In the recent past, the precedent was set by selecting Ravi Rampaul
to the senior team as a teenager with very little first class experience,
and they did the same thing with exciting Jamaican opening batsman
Xavier Marshall, although that has proven to be a retrograde step
in Marshall’s career.
The left-arm orthodox spinner is often a difficult bowling proposition
in the ODI game; Daniel Vettori has been a rock for New Zealand
for years, while others, like Sri Lanka’s Sanath Jayasuriya
and England’s Ashley Giles have been quite effective, so I
am backing Bachan to “do the business”, once he gets
an opportunity.
One would think that the dry West Indies pitches are quite likely
going to be helpful to spin bowlers, so it may be worth the investment
giving young Bachan a “go”, as he is, in my opinion,
the best spin prospect in the region for the One-Day game.
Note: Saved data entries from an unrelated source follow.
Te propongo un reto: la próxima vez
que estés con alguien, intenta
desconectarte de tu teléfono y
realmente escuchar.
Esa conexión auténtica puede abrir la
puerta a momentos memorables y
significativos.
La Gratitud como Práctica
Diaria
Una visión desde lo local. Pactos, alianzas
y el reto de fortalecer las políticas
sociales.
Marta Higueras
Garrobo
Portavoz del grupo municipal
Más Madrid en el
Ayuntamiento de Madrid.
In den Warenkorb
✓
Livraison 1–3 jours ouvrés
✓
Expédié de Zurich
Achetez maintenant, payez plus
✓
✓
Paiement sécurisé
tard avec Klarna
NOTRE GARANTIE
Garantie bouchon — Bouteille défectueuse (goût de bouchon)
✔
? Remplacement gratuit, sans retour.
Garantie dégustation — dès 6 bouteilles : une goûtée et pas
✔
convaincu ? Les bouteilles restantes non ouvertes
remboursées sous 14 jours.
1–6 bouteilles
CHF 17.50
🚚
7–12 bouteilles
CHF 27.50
What really is the sense calling Dave Mohammed when we know he is
not going to be bowling his left arm wrist spin to the best batsmen
in the World Cup.
Brian Lara may be an innovative captain, maybe even a daring captain,
but he would have to be completely off his rocker to throw Mohammed
in against the likes of Sachin Tendulkar and Ricky Ponting.
I know Mohammed took a heap of wickets in the regional tournament
but we are talking about the super high intensity of one-day internationals,
quite a different kettle of fish to the Windward Islands against
Trinidad and Tobago at Guaracara Park.
Winning matches must be the priority now, I agree, but the West
Indies has to mix that with the need to blood a group of players
for international cricket.
If we stick to too small a group of players, we face the risk of
a run of bad form or an unexpected injury with a couple of players
upsetting the make-up of the team.
The West Indies players need to be fit and ready to face the best
teams in the world with a nucleus of players whose skills have been
honed for limited overs cricket; with a slice or two of luck, the
West Indies team may yet surprise the world again.